In June, Brazil's government space research agency, INPE, detected 2,248 fires in the Amazon rainforest, up from 1,880 in June 2019.

June 2020 averaged roughly 75 fires per day in the Amazon, compared with an average of nearly 1,000 blazes a day when fires peaked in August 2019.

A more worrying indicator is rising deforestation, because fires are usually set to clear the land after trees have been cut down.

Deforestation is up 34% in the first five months of the year, from a year ago, preliminary INPE data shows.

Environmentalists have said weaker environmental enforcement under right-wing President Jair Bolsonaro is to blame for rising destruction. Bolsonaro has called for more farming and mining in protected areas of the Amazon, while defending the country for still preserving the majority of the rainforest.

Bolsonaro deployed the armed forces to protect the Amazon in May, as he did in August last year.
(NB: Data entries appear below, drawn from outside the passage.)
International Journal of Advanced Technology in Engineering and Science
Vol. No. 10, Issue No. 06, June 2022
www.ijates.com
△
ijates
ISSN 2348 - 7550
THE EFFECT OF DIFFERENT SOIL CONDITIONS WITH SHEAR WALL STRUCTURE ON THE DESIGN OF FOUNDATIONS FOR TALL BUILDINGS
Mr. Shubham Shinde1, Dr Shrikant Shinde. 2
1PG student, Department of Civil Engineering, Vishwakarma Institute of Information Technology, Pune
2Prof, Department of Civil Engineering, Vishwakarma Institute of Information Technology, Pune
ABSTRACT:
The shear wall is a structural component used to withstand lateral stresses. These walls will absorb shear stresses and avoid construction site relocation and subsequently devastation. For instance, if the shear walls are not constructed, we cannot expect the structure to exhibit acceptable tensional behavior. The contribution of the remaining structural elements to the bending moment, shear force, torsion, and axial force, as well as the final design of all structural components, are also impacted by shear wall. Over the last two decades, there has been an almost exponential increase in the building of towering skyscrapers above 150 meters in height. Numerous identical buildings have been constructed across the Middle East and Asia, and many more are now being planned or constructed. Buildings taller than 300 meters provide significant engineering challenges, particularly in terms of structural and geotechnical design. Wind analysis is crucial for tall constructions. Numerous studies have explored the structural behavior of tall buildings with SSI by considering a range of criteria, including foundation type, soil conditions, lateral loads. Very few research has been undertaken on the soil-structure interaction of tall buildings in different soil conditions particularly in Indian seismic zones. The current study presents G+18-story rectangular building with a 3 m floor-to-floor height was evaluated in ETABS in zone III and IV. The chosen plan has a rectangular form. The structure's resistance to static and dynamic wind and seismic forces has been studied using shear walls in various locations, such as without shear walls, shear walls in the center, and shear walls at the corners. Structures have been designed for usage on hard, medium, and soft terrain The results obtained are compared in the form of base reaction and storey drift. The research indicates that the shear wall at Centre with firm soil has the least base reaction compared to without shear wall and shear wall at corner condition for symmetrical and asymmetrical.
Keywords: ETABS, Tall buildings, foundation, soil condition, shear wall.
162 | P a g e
Despite that initiative, deforestation rose 12% in May from a year earlier and increased in June.

The Amazon Environmental Research Institute (IPAM), a Brazilian non-governmental organization, predicts that at the current pace of deforestation, there will be around 9,000 square kilometers (3,475 square miles) of Amazon by the end of July that have been cut down but not burned since the beginning of 2019, when Bolsonaro assumed office.